** Request **
Copy the following lines from the records below word for word, starting at the line containing "scientific name: Cerastium sericeum" and ending after the line containing "genus: Pseuderanthemum".

(Some records)
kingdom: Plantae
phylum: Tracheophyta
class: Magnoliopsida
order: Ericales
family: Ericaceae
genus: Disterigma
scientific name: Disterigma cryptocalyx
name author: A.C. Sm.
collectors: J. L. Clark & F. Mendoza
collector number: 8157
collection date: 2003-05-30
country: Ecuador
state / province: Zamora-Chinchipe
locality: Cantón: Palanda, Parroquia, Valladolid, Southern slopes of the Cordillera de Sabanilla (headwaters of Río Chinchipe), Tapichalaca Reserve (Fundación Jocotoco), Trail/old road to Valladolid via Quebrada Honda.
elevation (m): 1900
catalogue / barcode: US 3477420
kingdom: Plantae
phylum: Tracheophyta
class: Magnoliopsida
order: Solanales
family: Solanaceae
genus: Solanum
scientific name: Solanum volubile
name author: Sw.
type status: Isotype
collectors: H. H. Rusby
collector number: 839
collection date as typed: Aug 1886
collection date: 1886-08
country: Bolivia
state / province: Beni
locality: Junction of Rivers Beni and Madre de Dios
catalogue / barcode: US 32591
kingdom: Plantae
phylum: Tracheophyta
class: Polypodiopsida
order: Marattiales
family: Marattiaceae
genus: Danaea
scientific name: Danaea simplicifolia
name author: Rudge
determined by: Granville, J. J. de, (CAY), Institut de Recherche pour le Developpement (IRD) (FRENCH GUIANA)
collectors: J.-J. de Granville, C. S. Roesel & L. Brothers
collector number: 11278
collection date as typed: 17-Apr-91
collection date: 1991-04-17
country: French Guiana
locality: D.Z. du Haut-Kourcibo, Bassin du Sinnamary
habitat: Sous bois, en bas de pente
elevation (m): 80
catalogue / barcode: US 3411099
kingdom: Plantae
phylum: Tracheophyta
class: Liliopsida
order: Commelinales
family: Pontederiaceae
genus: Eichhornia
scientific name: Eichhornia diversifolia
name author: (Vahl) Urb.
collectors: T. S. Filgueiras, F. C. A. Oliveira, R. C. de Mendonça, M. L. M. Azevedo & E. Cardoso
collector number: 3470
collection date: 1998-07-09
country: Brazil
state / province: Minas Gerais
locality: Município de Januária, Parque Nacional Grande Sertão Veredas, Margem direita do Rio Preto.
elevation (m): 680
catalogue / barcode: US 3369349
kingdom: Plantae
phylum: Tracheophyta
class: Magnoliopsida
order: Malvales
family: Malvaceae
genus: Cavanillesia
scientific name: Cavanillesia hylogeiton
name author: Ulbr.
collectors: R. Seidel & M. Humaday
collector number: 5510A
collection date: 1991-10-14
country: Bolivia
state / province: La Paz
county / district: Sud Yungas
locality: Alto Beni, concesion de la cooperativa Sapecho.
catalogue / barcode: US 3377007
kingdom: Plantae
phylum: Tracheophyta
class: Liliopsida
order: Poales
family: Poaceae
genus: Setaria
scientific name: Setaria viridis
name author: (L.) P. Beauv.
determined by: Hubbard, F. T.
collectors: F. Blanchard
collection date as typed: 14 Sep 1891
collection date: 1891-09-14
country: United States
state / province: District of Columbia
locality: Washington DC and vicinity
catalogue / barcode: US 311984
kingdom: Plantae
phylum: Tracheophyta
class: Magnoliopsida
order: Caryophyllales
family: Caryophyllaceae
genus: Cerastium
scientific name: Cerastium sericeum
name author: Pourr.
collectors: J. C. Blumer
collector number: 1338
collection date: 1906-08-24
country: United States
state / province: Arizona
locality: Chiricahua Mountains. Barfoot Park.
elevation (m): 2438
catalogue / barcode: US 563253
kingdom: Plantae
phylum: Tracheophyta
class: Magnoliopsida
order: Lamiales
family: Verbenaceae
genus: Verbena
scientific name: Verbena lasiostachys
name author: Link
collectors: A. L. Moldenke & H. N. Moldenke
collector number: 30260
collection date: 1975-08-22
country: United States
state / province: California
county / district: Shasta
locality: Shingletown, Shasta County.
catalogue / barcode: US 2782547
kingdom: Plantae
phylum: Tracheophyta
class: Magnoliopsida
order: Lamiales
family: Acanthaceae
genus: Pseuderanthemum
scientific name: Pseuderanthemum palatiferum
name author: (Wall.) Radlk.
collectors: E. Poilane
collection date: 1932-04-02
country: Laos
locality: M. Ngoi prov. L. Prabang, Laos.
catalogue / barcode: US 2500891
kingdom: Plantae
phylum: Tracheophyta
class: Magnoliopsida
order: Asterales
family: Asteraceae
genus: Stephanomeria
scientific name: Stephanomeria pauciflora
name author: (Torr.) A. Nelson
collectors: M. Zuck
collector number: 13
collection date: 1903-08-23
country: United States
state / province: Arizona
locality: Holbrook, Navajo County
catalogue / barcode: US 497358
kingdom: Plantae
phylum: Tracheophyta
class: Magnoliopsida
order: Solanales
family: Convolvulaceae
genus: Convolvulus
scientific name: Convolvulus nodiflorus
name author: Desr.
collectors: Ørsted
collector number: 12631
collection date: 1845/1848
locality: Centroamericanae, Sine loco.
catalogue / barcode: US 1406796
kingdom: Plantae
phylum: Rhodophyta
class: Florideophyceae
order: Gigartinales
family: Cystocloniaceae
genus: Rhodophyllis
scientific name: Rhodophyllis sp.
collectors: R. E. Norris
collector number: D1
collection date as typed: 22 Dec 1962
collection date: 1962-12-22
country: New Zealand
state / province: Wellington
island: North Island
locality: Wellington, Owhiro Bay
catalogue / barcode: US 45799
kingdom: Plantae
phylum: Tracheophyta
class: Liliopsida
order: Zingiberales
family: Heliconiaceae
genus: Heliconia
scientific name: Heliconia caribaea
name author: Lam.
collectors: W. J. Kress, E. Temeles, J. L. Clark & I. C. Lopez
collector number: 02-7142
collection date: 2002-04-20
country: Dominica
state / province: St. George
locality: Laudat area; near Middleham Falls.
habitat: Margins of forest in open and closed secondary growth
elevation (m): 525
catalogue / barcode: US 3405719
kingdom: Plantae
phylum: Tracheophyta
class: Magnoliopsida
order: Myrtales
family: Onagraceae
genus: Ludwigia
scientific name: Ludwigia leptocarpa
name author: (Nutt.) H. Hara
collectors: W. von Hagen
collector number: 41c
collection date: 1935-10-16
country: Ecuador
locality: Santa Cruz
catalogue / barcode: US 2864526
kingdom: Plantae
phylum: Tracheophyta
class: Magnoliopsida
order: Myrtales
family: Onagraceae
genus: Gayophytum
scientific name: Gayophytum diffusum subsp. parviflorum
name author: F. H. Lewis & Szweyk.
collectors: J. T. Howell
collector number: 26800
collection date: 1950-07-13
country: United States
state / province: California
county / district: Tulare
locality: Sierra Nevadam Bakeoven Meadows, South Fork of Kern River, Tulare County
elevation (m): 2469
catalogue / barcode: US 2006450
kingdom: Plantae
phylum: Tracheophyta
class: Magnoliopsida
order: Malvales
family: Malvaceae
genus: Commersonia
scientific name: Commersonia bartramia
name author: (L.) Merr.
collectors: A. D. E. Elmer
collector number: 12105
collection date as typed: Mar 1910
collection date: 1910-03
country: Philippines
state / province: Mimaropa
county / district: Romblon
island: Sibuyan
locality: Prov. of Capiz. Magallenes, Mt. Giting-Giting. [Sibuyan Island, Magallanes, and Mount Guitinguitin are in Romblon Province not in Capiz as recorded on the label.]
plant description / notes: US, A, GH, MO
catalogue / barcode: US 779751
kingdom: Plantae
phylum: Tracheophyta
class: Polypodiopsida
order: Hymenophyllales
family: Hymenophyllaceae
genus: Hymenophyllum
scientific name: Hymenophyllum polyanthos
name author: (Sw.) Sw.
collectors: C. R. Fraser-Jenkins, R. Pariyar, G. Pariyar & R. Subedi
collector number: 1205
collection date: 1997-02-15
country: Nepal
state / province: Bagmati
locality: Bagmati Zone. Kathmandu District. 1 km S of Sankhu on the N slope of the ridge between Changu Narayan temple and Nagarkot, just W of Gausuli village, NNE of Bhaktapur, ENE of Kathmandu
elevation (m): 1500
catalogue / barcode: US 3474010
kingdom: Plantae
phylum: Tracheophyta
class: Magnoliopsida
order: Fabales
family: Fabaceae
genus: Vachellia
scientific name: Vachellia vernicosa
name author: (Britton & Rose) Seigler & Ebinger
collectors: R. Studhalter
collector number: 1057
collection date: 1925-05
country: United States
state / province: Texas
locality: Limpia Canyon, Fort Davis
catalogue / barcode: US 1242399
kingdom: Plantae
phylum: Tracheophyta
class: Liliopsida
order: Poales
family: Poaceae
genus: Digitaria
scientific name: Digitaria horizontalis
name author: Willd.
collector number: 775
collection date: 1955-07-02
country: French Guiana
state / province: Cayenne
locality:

** Answer to the problem **
scientific name: Cerastium sericeum
name author: Pourr.
collectors: J. C. Blumer
collector number: 1338
collection date: 1906-08-24
country: United States
state / province: Arizona
locality: Chiricahua Mountains. Barfoot Park.
elevation (m): 2438
catalogue / barcode: US 563253
kingdom: Plantae
phylum: Tracheophyta
class: Magnoliopsida
order: Lamiales
family: Verbenaceae
genus: Verbena
scientific name: Verbena lasiostachys
name author: Link
collectors: A. L. Moldenke & H. N. Moldenke
collector number: 30260
collection date: 1975-08-22
country: United States
state / province: California
county / district: Shasta
locality: Shingletown, Shasta County.
catalogue / barcode: US 2782547
kingdom: Plantae
phylum: Tracheophyta
class: Magnoliopsida
order: Lamiales
family: Acanthaceae
genus: Pseuderanthemum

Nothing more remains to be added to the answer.